Set designer William Schmiel has come up with a lovely representation of Maycomb in 1935. The weathered boards and creaking screen doors are a comfortable setting for a sleepy southern town. Sean Savoi lights the stage with loving attention, focusing us with subtle glow or harsh glare, and the costumes are just right thanks to costume designer John Ichiostro.

Amy Loui does a remarkable turn as the grown up Scout, Miss Jean Louise Finch. Jean Louise is our narrator, a gentle and unobtrusive guide through her own childhood and the summer and fall that changed Scout's life forever.

Bruce Longworth is Atticus Finch, the gentle, good man trying to cope with raising his children to be better than their environment, and destined to be a legend in his small town for his courage and sense of fair play.

Thomasina Clarke plays Calpurnia, the strict but loving housekeeper who is raising the Finch children since the death of their mother. Cal isn't above giving the precocious Scout a swat on the bottom when she needs one...and she seems to need one a lot....but her affection for the children is evident in the subtle touching of Scout's hair or the soft smile she offers Jem.

Kyle Powell shines in his role as the falsely accused Tom Robinson, an honest man thrown into a horrific no win situation. Mr. Powell has our full attention and sympathy as his account of the incident unfolds. Given the era and the setting, we know poor Tom will get anything but justice.

Heck Tate, the Sheriff, is played with quiet confidence by Whit Reichert. Jared Sanz-Agero is a hulking menace as Bob Ewell and Colleen Backer as abused daughter Mayella gives us a character with bite beneath the pitiful surface. Joneal Joplin serves double duty as poor farmer Walter Cunningham and kindly Judge Taylor doing a fine job with both roles.

The children, Lillian Rose Orchard as the wistful and willful Scout, Braden Phillips as big brother Jem and Charlie B Southern as the irrepressible Dill are wonderful young actors, all.
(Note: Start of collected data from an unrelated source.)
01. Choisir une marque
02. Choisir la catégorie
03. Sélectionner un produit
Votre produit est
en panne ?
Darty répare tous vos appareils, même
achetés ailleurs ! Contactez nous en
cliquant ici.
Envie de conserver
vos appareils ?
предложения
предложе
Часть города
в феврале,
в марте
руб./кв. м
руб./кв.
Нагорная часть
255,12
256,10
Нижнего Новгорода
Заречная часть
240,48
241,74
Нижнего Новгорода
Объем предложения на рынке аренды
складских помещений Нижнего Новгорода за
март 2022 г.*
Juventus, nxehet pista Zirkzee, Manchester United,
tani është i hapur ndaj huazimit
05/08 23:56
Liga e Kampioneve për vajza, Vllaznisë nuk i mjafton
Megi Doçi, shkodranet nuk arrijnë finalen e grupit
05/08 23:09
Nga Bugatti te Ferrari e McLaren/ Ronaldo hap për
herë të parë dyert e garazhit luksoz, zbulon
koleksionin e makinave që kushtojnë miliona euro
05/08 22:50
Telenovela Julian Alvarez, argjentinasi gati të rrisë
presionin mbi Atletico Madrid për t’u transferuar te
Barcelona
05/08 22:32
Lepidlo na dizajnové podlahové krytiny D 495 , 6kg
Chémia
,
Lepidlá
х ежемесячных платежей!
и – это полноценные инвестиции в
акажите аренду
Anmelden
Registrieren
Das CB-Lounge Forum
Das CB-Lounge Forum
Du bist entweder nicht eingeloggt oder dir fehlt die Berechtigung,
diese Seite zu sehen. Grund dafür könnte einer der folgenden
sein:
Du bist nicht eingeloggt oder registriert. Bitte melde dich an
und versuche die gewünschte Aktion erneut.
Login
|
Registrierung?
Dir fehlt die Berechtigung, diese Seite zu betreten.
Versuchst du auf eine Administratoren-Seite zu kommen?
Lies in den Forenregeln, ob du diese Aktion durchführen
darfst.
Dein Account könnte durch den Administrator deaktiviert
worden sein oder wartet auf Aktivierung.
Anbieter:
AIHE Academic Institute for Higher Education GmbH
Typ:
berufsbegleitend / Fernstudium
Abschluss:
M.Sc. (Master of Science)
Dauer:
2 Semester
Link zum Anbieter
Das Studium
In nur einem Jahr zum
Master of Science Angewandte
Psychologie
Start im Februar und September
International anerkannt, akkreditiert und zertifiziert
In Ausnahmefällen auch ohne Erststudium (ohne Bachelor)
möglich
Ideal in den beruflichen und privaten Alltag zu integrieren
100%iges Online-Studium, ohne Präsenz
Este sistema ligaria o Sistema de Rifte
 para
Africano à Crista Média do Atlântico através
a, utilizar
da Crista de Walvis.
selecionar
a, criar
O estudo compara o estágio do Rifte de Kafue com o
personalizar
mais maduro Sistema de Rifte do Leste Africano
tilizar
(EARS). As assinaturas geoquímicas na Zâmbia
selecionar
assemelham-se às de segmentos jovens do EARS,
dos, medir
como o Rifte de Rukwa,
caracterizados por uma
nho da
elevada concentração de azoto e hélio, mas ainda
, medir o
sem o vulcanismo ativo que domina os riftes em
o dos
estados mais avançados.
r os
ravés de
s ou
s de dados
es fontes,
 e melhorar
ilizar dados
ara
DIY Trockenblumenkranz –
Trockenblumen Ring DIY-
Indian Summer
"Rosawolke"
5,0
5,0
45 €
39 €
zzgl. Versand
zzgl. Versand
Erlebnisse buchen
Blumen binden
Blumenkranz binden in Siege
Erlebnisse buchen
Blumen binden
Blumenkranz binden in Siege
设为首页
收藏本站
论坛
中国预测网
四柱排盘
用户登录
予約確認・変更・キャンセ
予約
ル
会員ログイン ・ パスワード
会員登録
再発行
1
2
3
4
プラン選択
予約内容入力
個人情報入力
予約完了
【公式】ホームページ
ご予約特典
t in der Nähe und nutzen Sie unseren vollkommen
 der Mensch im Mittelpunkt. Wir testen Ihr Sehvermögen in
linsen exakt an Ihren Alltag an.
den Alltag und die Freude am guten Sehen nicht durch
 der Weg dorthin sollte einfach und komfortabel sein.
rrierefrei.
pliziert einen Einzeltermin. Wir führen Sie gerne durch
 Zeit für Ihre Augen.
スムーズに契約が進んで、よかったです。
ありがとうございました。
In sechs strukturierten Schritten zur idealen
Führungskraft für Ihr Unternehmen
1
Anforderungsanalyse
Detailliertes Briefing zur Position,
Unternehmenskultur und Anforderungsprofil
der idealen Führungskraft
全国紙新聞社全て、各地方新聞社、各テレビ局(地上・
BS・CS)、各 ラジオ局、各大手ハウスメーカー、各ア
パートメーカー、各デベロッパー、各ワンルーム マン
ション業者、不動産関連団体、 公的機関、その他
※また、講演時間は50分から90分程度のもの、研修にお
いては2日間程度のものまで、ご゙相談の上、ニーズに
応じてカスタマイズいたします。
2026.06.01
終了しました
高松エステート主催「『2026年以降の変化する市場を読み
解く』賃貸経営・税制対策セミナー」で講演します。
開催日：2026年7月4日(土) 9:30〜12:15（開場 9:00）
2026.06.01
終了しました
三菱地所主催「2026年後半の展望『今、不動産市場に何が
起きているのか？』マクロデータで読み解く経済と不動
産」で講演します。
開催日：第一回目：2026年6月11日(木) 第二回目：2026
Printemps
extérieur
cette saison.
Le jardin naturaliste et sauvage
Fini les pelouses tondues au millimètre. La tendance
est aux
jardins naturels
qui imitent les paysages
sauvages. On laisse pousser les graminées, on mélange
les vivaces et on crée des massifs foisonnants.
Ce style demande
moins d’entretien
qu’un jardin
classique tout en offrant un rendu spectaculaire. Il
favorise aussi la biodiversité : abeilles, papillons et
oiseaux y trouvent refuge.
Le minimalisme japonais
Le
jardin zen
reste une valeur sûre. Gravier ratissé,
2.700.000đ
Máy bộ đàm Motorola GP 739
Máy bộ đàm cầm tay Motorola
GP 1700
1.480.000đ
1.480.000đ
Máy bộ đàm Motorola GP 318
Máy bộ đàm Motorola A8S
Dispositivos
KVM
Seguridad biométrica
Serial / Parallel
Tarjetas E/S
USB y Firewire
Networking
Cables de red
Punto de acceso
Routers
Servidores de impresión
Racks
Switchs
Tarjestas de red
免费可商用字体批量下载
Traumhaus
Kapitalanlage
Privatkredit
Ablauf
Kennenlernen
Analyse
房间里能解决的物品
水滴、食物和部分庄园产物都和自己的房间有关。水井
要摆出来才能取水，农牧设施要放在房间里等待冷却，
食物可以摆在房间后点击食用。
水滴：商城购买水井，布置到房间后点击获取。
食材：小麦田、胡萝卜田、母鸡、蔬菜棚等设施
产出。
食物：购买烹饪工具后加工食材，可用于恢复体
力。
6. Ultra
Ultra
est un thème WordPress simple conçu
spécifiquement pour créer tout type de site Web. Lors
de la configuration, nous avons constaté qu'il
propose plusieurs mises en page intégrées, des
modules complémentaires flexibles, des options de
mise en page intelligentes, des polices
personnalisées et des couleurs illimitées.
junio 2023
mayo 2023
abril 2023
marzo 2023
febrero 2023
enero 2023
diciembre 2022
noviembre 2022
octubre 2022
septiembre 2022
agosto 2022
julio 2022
However, the sound in the theater was so bad I could only make out every other word any of the actors said. The Heagney is a lovely theatre, spacious and comfortable. Why they have this sound problem is a mystery especially when one considers the impeccable credentials of their sound designer. If the actors were not facing full front it was almost impossible to understand them. There's some kind of echo effect that one would not expect in a theater of this caliber.

It's sad that an otherwise touching and enjoyable favorite would be plagued by sound that resembled an empty gym.